Reading text =
= Beginning of Section =

I only paid 16 dollars. I didnt realized this was going to happen. So I promptly remove my DCU pants. Luckily I had showered that morning and put on a fresh pair of polo boxers. Normally we have to wear the doo doo brown briefs. Those things are vile. Yet, no one really checks that part of your uniform so its left to the individual soldiers discression.

So now, clad only in my polo's I follow her instruction and lay down on the table. Almost instantly she throws some lube on my back. Im not sure what it was, but it was cold as hell.

Then she starts massaging my back. This is a good thing. It was very relaxing and despite her diminutive size she had a vice like grip with her hands. She spends about 15 mintues on my back and I am feeling really good. Then she grabs my boxers! *Gasp* She rolls the top part down and starts to massage my lower back and tail bone area. This should have felt great, but the only thing that was crossing my mind was if I had wiped my ass good when I last took a dump.

Im sure the last thing this girl wants to see is some dirty mexican dingleberries hanging out while she is working. Luckily, she didnt reek back in horror or faint, so I knew I as okay for now.

Then one of her co-workers walks in. Another female, not a stunner, but easy on the eyes. They begin speaking in Russian. I have no idea what they are talking about but out of the corner of my eye I can see the new girl taking glances at me. Awkward.

Are they talking about me? Do I have dingleberries? Does she think I'm hot? So many questions! Damn your communist language!

So she leaves and the massuse continues her work. The does my legs and arms for a bit. Then resquests me to roll over. Do only to my sheer force of will and complete state of bliss, there were no awkward moments or protrusions.

Then my stomach grumbles. Oh man! I forgot about my gas. Immediately the girl starts to rub my chest and then goes lower toward my stomach. Right now my butt cheeks are water tight. I am so scared I am going to fart and kill this poor girl. She continues to rub my stomach. This way and that. Side to side. Front and Back. I make a weird face and she asks?

"Is okay yes?"

"Sure everything is fine." I reply through clenched teeth.

I could blow at any second. If I do, the entire beauty salon will be forced to empty out. People could faint. The entire security of the base relies on my ability to keep the gigantic fart brewing inside me quite till she moves on.

And in an instant. She moves down to my legs. I breath a sigh of relief as the threat has passed. She will live to see another day, never knowing how close she came to disaster. It was like the Cuban missile crisis.

= End of Section =

Data extracts =
= Beginning of Section =

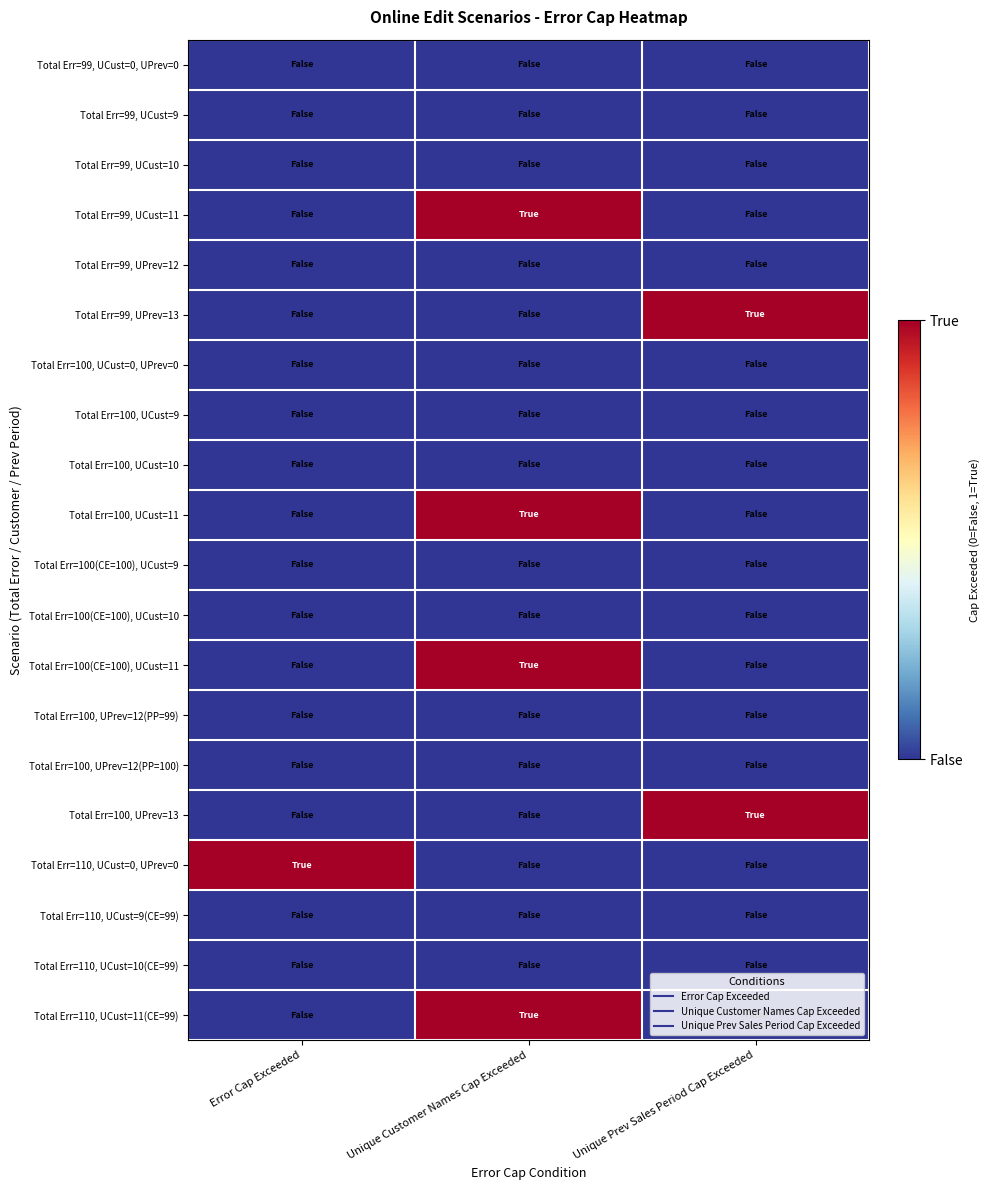

How many data points does each series have?

3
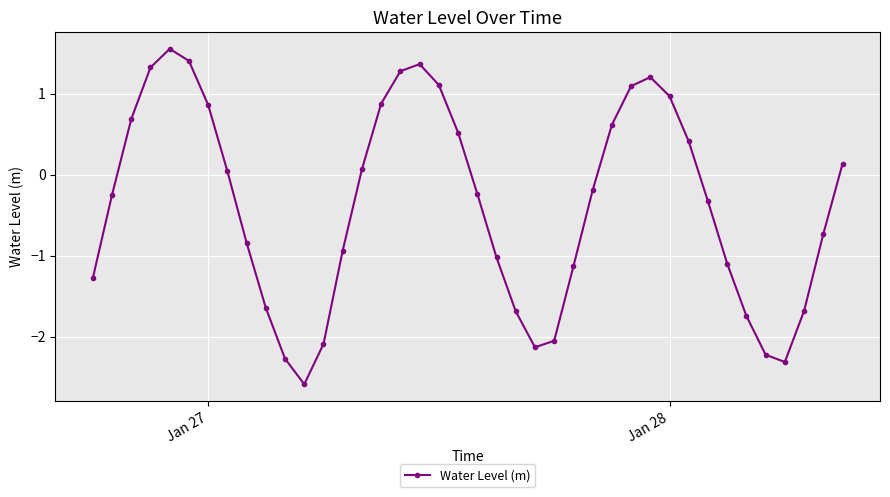

What is the sum of all values?

-15.0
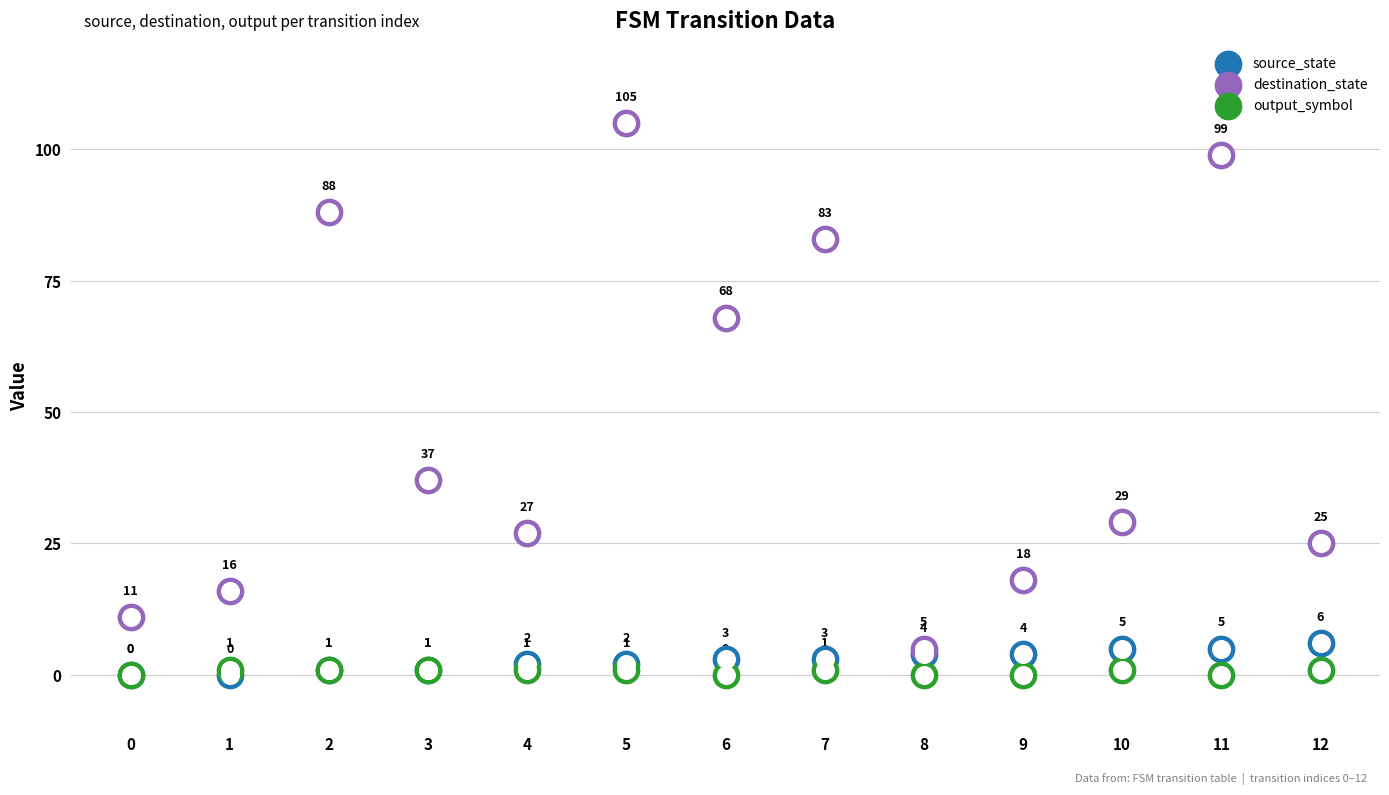

Which series has the largest total across all categories?

destination_state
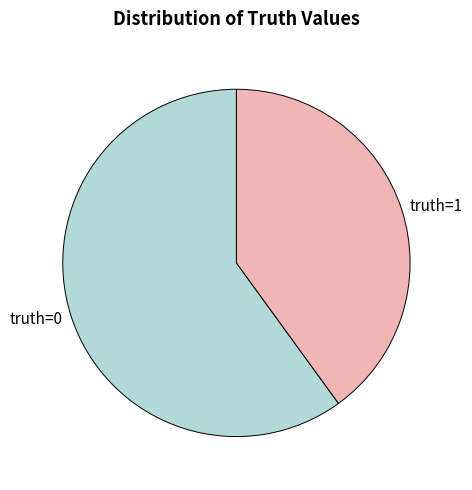

How many segments does this pie chart have?

2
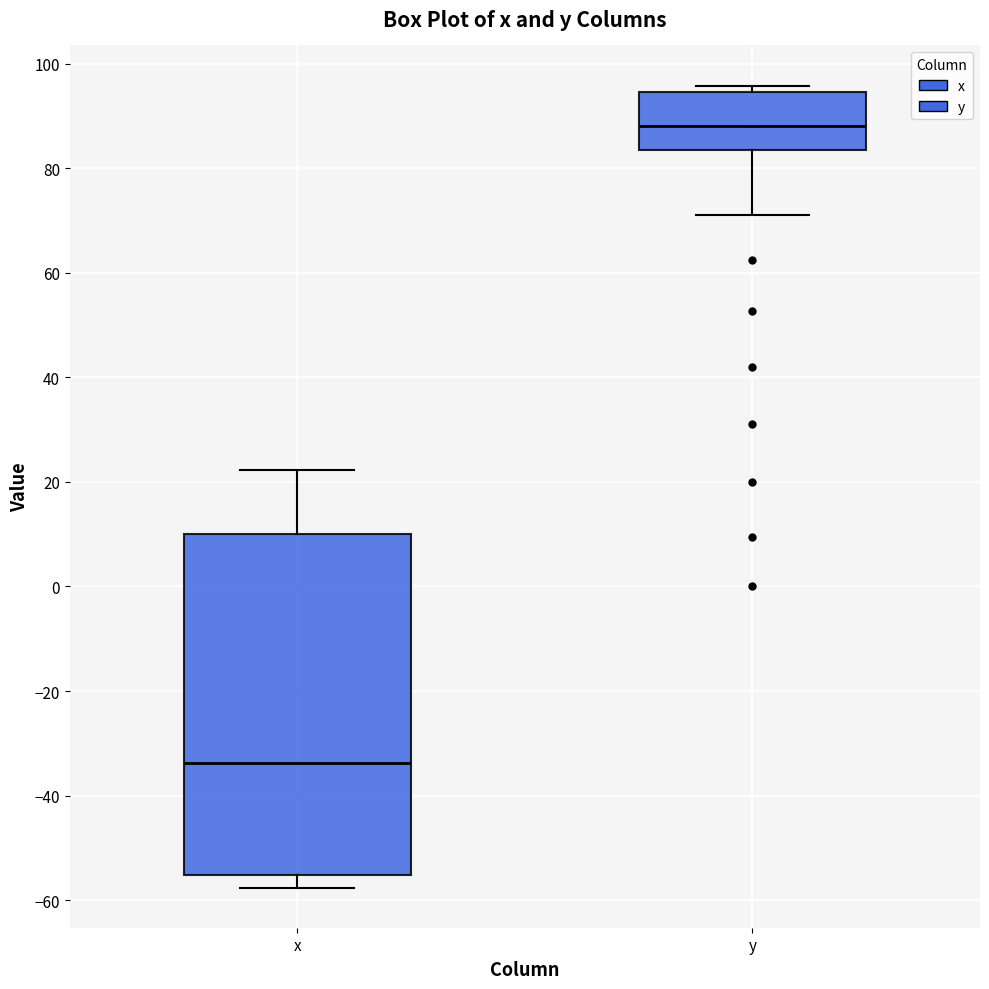

Where is the lower edge of the box for x on the y-axis? The values are not printed on the chart, so give them approximately, as read against the axis.

-56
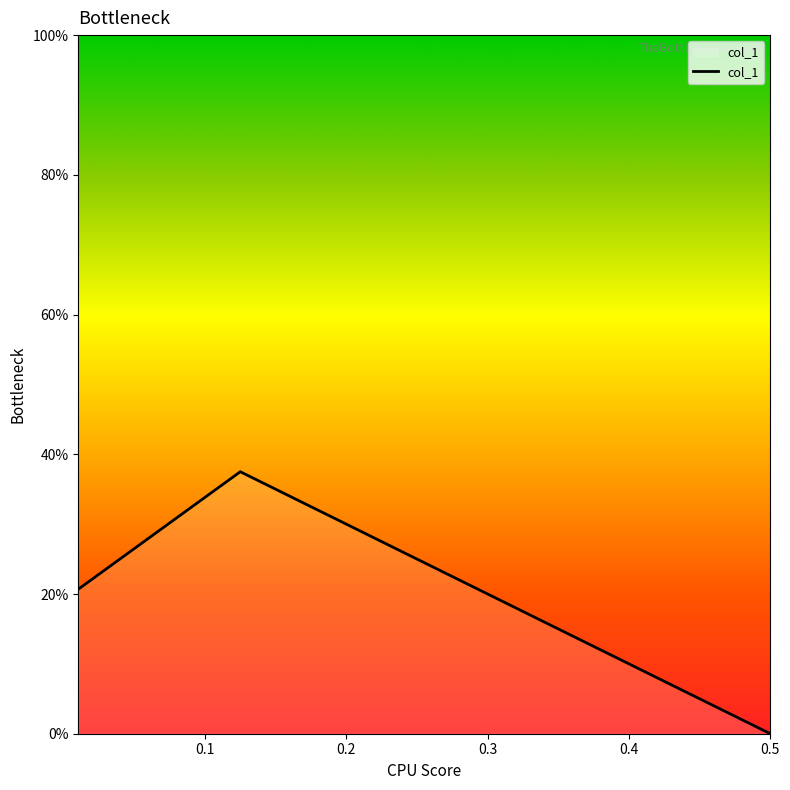

Does the chart have visible grid lines?

No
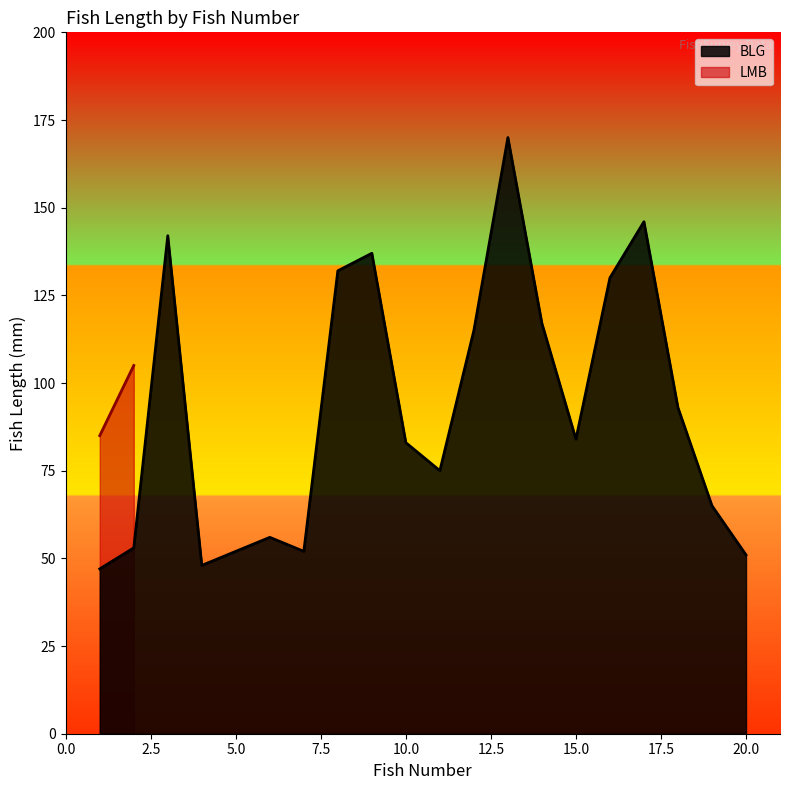

How many values are below 84?

10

= End of Section =

What to do =
(1) Translate this sentence from the massage story into Spanish: "I have no idea what they are talking about but out of the corner of my eye I can see the new girl taking glances at me."
(2) Go on with the massage story, starting right after its final sentence.

Answers to each task =
(1) No tengo ni idea de qué están hablando, pero por el rabillo del ojo puedo ver que la chica nueva me echa miradas.

(2)
So an hour passes and she completes her job. I am relaxed and a bit on the oily side.

I kindly thank her, clothe myself, and make a hasty exit of the establishment. Turning quickly into an alley to unleash the fury welling up within me.

My name is Xavier, and I defend freedom :p

Wednesday, March 09, 2005

Return from a long Winters Nap

Today's Music: Solitary Man by Johnny Cash

So anyway.

I wake up this morning and realize..."Shit, I'm in Afganistan." Aside from that minor ephiphany, this morning had a wee bit of interest. As it stands now, we live in a large white tent, affectionally dubbed the Circus Tent, by us soldiers who reside under its thin plastic umbrella of shelter. To accomodate us there is a rather large generator that powers a heater, which helps us stave off the cold evening air that seems to pour down from the mountains when the sun disappears over the horizon. Well last night, that generator went out.

I woke up and I think my balls retreated into my stomach. I was freezing. Oh my god. Normally I sleep in just my PT shorts, which leave little to the imagination, and a grey sweat wicking PT shirt. I immediately threw on my long sleeve shirt and BDU pants. Still the cold would not go away. Aaaaaahhh! Man I was miserable. It sucks when you can see your own breath when you are trying to sleep.

Luckily I was tired enough to ignore the cold for awhile and doze off. My Genetilia have yet to resurface. This worries me.

Afganistan is not too bad. The main reason for that being is this, Bagram Air Base, is the first depot for most flights in country. As such, there is alot here to comfort the soliders, airmen, marines, and sailors here. I have no idea why the navy is here. There is no water for miles. I think there is a deep tub somewhere, but thats about it.

As far as comforts. There is a Burger King, Pizza Joint, 24 Hour Grean Bean Coffee Shop, PX(Post Exchange) which sells lots of random stuff, 24 hour Gym, Beauty Salon which includes: peticure, manicure, and full body massage. I got a massage, and there is a funny story to go with that, but that is for a later time.

We, as in my and my company, are stuck here for the time being with nothing to do. Luck would have it that there are no flights leaving to our site. So we are trying to get out of here anyway we can. They dont do convoy's here because of the mountains and the extreme distance between sites. So we are left with only plane and chopper as options. We are slated to leave tomorrow, but we will see how that goes.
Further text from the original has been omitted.